Why my husband can’t treat his own son with a little kindness, I will never know. John Henry’s own father, Judge Parker, was always jovial. (Although to be fair, he was usually drunk.)
“Okay,” says Charles, rubbing the palms of his hands on the thigh of his jeans. “There’s something about me that I think you both should know. I just, I’m trying to be honest and I just, I just want to have an open relationship with you and so I thought you should know…”
A bead of sweat runs from his hairline down the side of his face.
And just like that, I do know.
Oh my Lord. I know what he is going to say.
What I can’t figure out is why on earth I didn’t guess it before.
I remember him as a little boy, how sweet and open he was, how he looked at me with such unbridled adoration. And then I remember him in middle school, too skinny, with dark circles under his eyes and no plans for the weekend. He was even more miserable in high school, his dark hair dyed platinum, his smirks and sarcasm, the tight T-shirts he wore with ironic captions, the way he would jerk away anytime I tried to lay a hand on his shoulder, as if he couldn’t stand to be near me because he couldn’t stand himself.

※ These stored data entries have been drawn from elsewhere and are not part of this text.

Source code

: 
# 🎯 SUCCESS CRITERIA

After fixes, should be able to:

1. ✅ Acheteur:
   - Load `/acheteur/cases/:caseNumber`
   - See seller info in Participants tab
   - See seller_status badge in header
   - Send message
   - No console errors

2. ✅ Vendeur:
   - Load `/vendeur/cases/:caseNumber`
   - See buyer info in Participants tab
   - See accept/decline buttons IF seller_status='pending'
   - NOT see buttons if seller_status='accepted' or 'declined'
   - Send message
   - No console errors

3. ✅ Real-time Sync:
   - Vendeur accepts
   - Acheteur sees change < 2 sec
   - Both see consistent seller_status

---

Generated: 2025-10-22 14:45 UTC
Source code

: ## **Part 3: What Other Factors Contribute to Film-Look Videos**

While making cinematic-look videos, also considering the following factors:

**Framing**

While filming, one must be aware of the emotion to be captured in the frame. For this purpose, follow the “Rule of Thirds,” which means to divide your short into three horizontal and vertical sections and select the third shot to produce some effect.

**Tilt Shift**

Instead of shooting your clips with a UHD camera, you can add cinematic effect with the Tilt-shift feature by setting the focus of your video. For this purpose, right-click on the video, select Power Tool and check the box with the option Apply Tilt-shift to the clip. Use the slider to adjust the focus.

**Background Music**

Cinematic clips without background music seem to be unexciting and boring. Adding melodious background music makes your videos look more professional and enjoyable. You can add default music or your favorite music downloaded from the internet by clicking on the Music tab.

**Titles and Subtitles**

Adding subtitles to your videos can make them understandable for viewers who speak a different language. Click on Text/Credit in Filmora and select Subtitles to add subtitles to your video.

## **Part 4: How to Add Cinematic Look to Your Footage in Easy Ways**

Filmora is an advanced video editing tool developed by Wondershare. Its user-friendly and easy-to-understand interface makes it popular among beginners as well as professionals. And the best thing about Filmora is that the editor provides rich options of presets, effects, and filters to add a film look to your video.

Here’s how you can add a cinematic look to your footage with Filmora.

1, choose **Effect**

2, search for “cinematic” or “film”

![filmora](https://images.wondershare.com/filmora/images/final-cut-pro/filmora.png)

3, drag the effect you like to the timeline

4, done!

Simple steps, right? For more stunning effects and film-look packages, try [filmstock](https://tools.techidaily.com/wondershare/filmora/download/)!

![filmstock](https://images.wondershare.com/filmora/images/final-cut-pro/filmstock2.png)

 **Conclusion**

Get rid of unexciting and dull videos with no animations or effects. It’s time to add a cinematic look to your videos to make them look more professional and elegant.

I squeeze his knee. “Honey, I think I know what you are going to say and I want you to know that your father and I always have and always will love you.”
The tears in my eyes are about to spill over and run down my cheeks. I don’t blink, trying to keep them in. I don’t want Charles to think that I’m upset by his news.
Charles turns toward me with a look of such gratitude that I allow myself the pleasure of knowing that yes, at this crucial time, I have done right by my child.
Charles turns to his father and says, “I’m gay.”
And then Charles starts crying, his shoulders shaking, wails coming from some choked place inside him that doesn’t want to let the pain out.
He cried like this when he was a child, forgetting to breathe between sobs until he finally has to gasp for air, his mouth gaping like that of some wounded animal.
John Henry looks at the newspaper on his lap, his expression flat.
“Baby,” I say, “w
e love you. And we are so glad you trusted us with this.”
I look to my husband to confirm my statement. He is silent.
“Aren’t we glad he trusted us with this?” I ask him.
John Henry stands, the newspaper falling from his lap onto the floor. “Is that all of your news?” he asks.
Charles and I just stare at him.
“Because if it is, I say we adjourn this meeting.”
“What are you doing?” I ask.
Charles has not taken a breath since his father stood up.
“I’m going to watch the rest of the game,” he says.
And then he walks out of the room.
SOMETHING ABOUT JOHN Henry’s callousness seems to calm Charles. Perhaps the familiarity of it reminds him how to cope. He wipes his eyes and straightens his spine and says, “That could have been worse.”
“I’m sorry,” I say. “He’ll come around.”
Charles shrugs. “Maybe.”
Suddenly I feel very awkward. I’m not sure what I’m supposed to do or say.
“Do you want something to drink?” I ask. “Some iced tea or a Coke or something? Or if you want a beer I’ll get you a beer.”
Does my son even drink beer? Fraternity boys drink beer. Gay men do what? Sip martinis?
“I could make us gimlets,” he says. “They’re fun.”
My God. A gimlet?
“I don’t even know what alcohol is in that.”
“Gin,” he says. “They’re fabulous.”
My son says “fabulous.” My gay son says “fabulous.” I have a gay son. I have a gay son who makes himself mixed drinks. Oh Lord. Am I one day going to be one of those blue-haired old ladies wearing ancient Armani who gets taken out to lunch at the Colonnade by her son and his partner?